Given passage:

☆ ☆ ☆

The US marketing campaign launched by AstraZeneca to defend the safety of its controversial anti-cholesterol medicine Crestor has backfired in spectacular fashion, as the Food & Drug Administration, the regulator, condemned its newspaper advertisements as misleading.

The company took out the ads last month after an FDA scientist, David Graham, raised safety concerns over the drug, which can cause muscle wasting in rare cases. Public Citizen, a consumer group, wants the drug withdrawn, and Crestor's market share has tumbled.

The ads pointed to the FDA's official statement repudiating Dr Graham's views, but the FDA saysthey went too far in suggesting the regulator had dismissed the concerns over Crestor's side effects.

☆ ☆ ☆

Collected material:

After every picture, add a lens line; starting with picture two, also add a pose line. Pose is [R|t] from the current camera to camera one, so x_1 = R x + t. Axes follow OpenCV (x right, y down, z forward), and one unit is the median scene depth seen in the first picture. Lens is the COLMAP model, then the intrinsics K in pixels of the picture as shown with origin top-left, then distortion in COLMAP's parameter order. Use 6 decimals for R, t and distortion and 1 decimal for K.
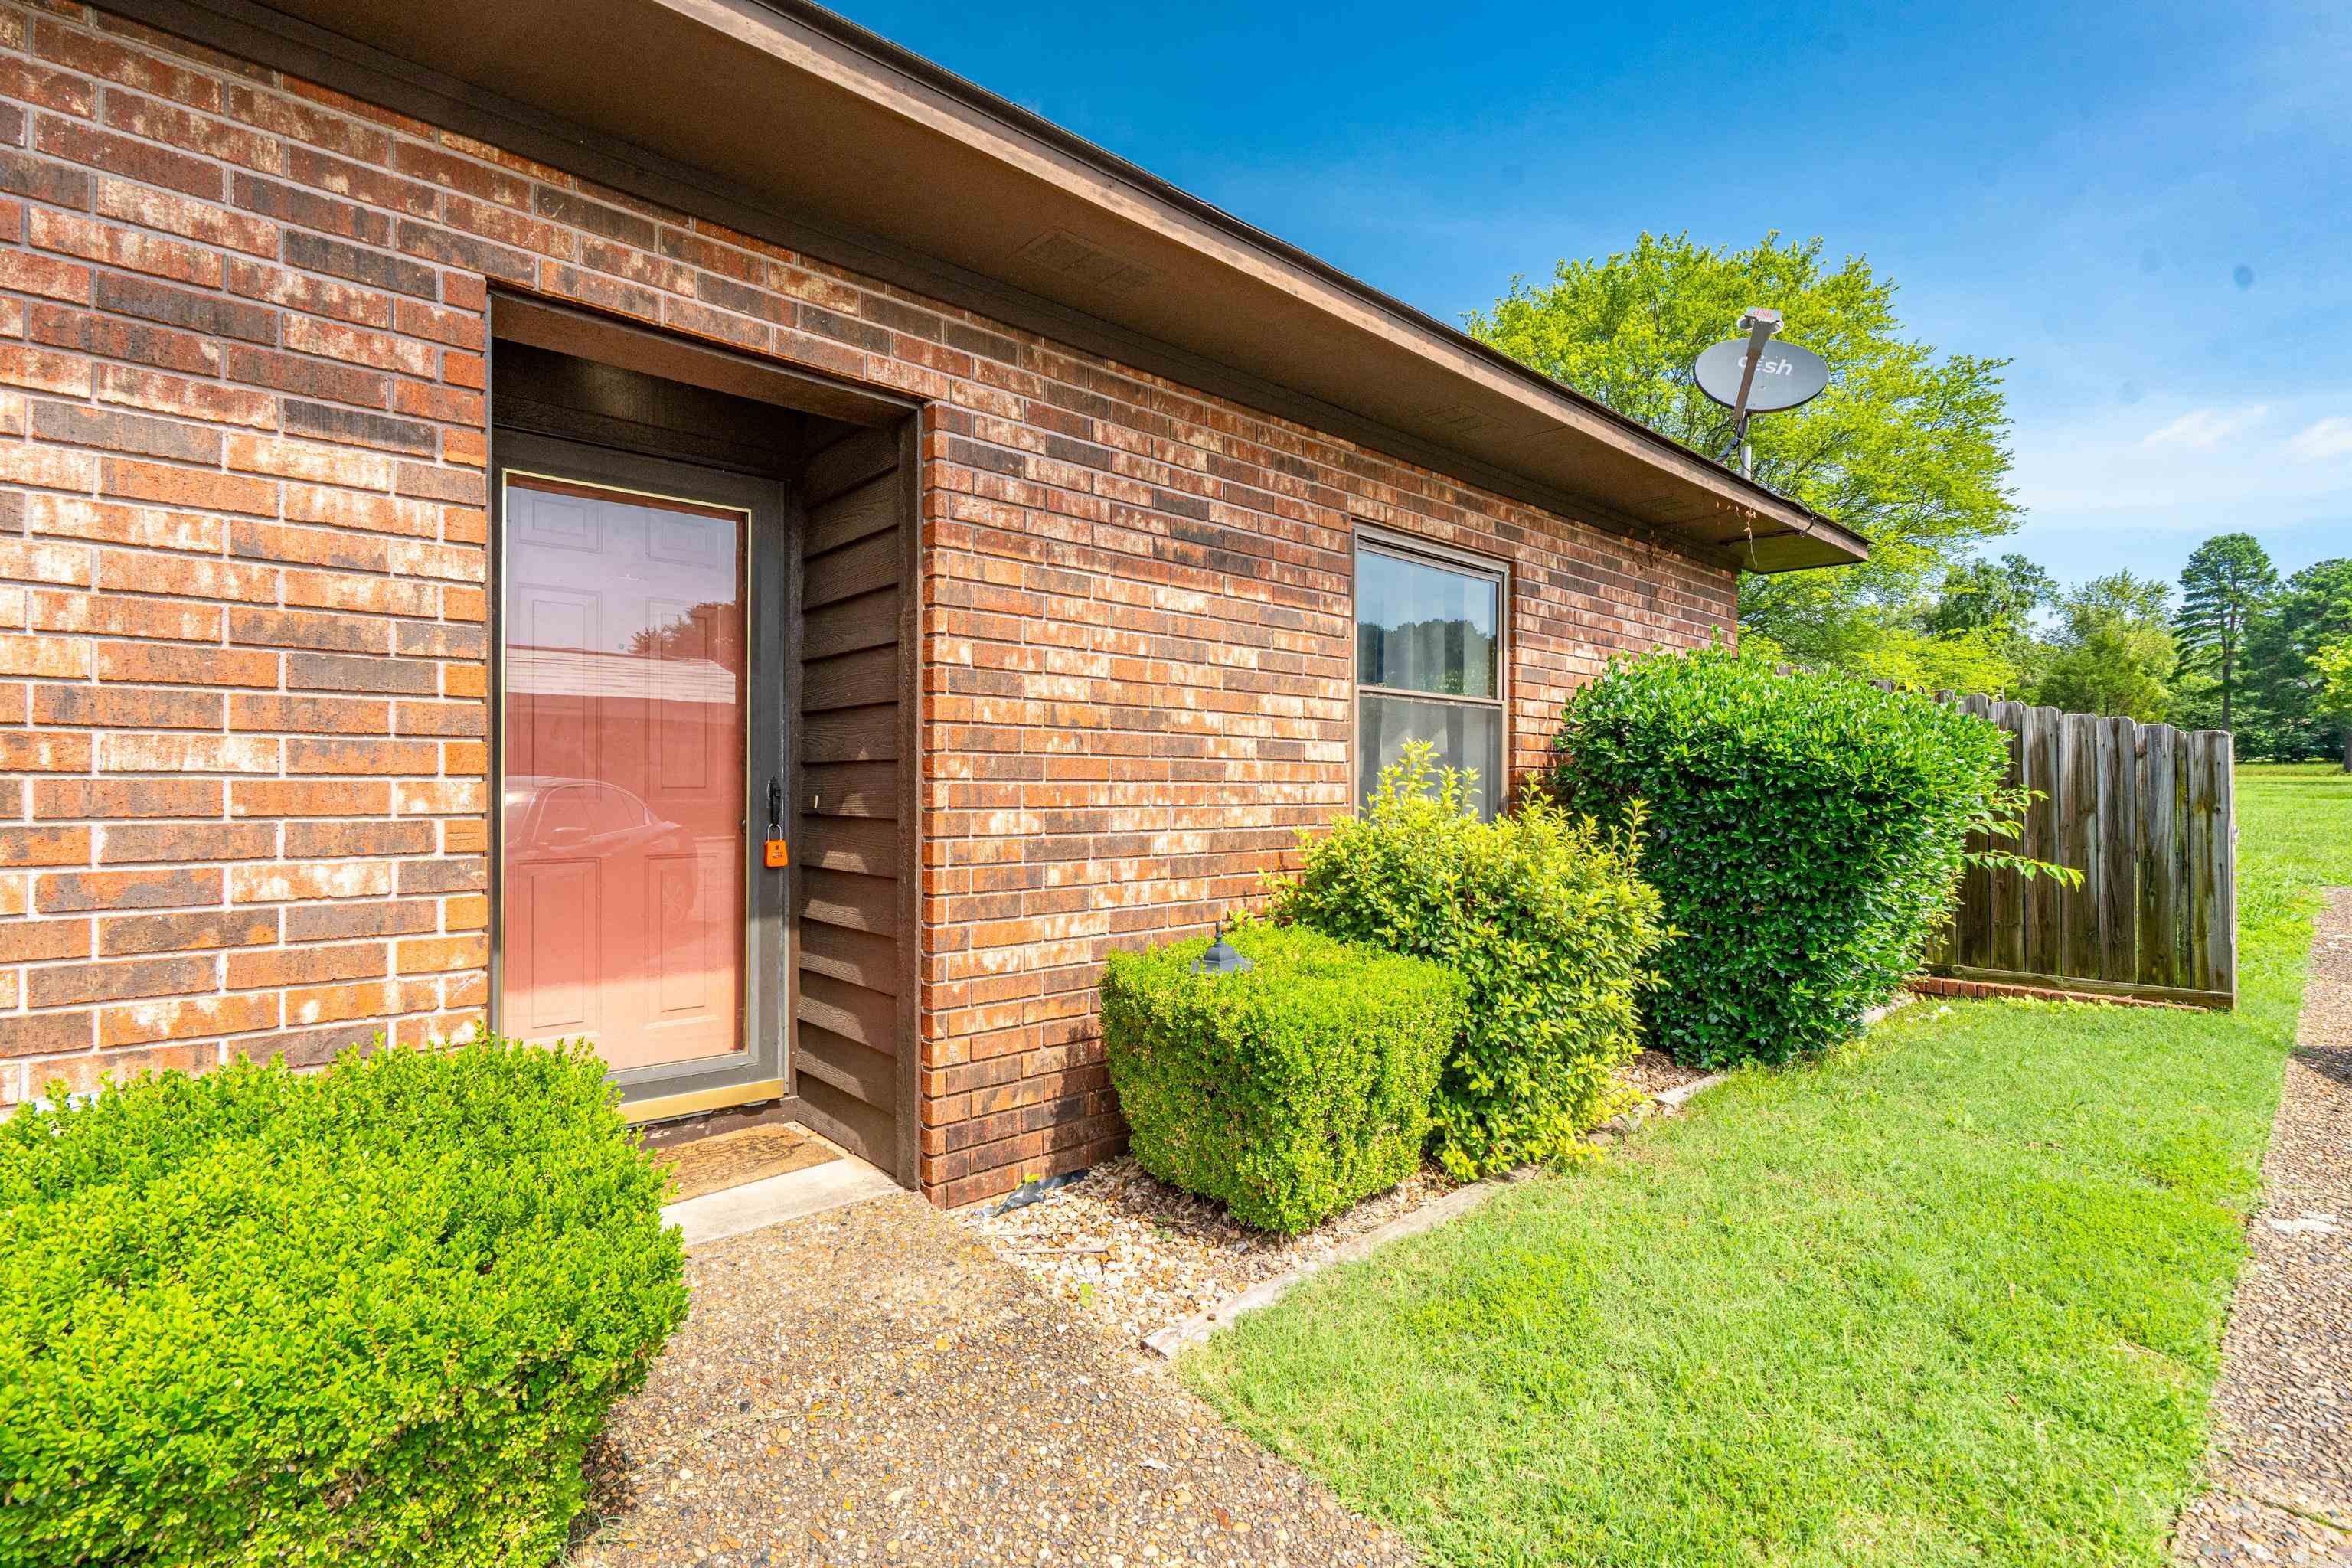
lens RADIAL K [[1045.9, 0, 1178.7], [0, 1045.9, 796.7], [0, 0, 1]] dist [-0.004095, 0.001318]
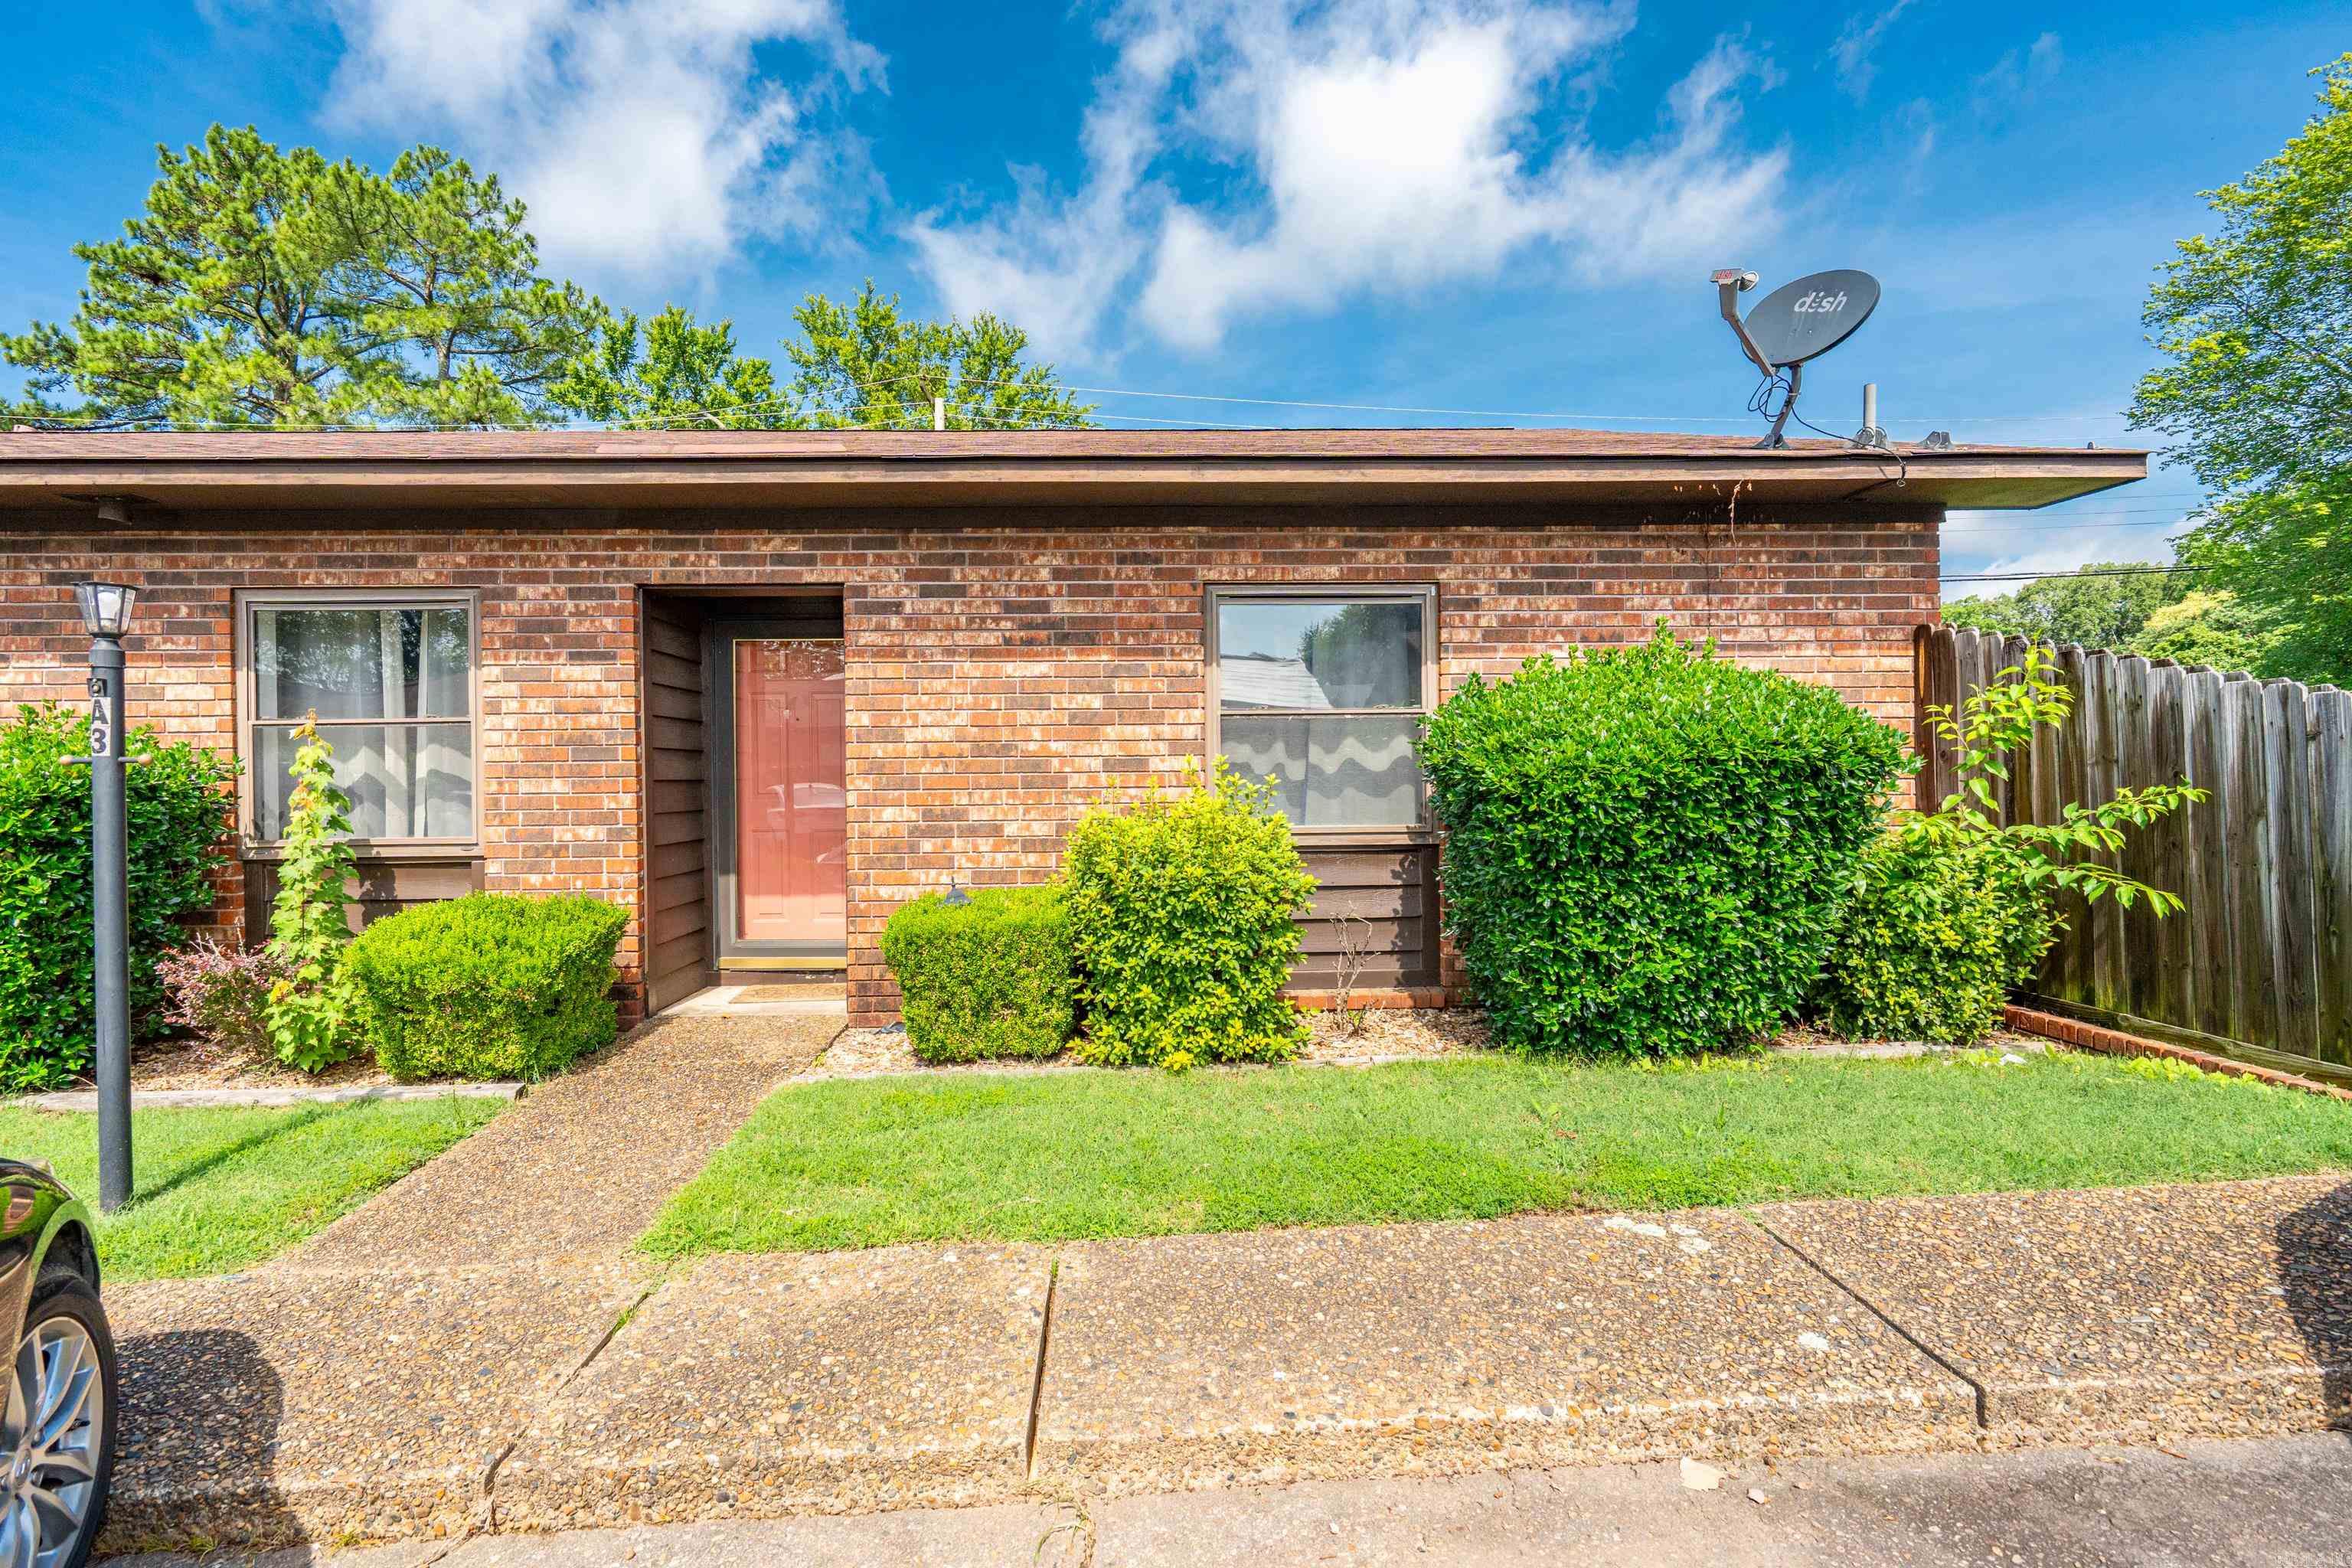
lens RADIAL K [[1045.9, 0, 1178.7], [0, 1045.9, 796.7], [0, 0, 1]] dist [-0.004095, 0.001318]
pose [[0.772599, -0.000909, -0.634894, 1.231094], [0.006869, 0.999952, 0.006926, -0.012600], [0.634858, -0.009712, 0.772568, -0.040858]]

☆ ☆ ☆

Actions to take:
(a) In the passage on AstraZeneca's Crestor advertisements, what side effect can the drug cause in rare cases?
(b) Decide whether each statement agrees with the passage on AstraZeneca's Crestor advertisements, answering yes or no and quoting the words that decide it.
(i) Public Citizen wants Crestor taken off the market.
(ii) Crestor's market share has grown.
(iii) AstraZeneca ran the ads after an FDA scientist raised safety concerns about the drug.
(c) Continue the passage on AstraZeneca's Crestor advertisements from where it stops.

Numbered answers:
(a) Muscle wasting.

(b)
(i) Yes: "Public Citizen, a consumer group, wants the drug withdrawn"
(ii) No: "Crestor's market share has tumbled"
(iii) Yes: "The company took out the ads last month after an FDA scientist, David Graham, raised safety concerns over the drug"

(c)
In a warning letter to the company, the FDA quotes the acting director of its centre for drug evaluation, Steven Galson, saying: "The agency has been very concerned about Crestor since the day it was approved and we've been watching it very carefully." AstraZeneca has been told not to re-run the ads, which suggested Crestor was "safer than has been demonstrated", it said.

The company's shares hit a 21-month low yesterday. It needs Crestor to be a blockbuster drug after the failure of two of its drugs in quick succession this year.

AstraZeneca said the ad was a one-off, printed in response to Dr Graham's comments and was no longer being published.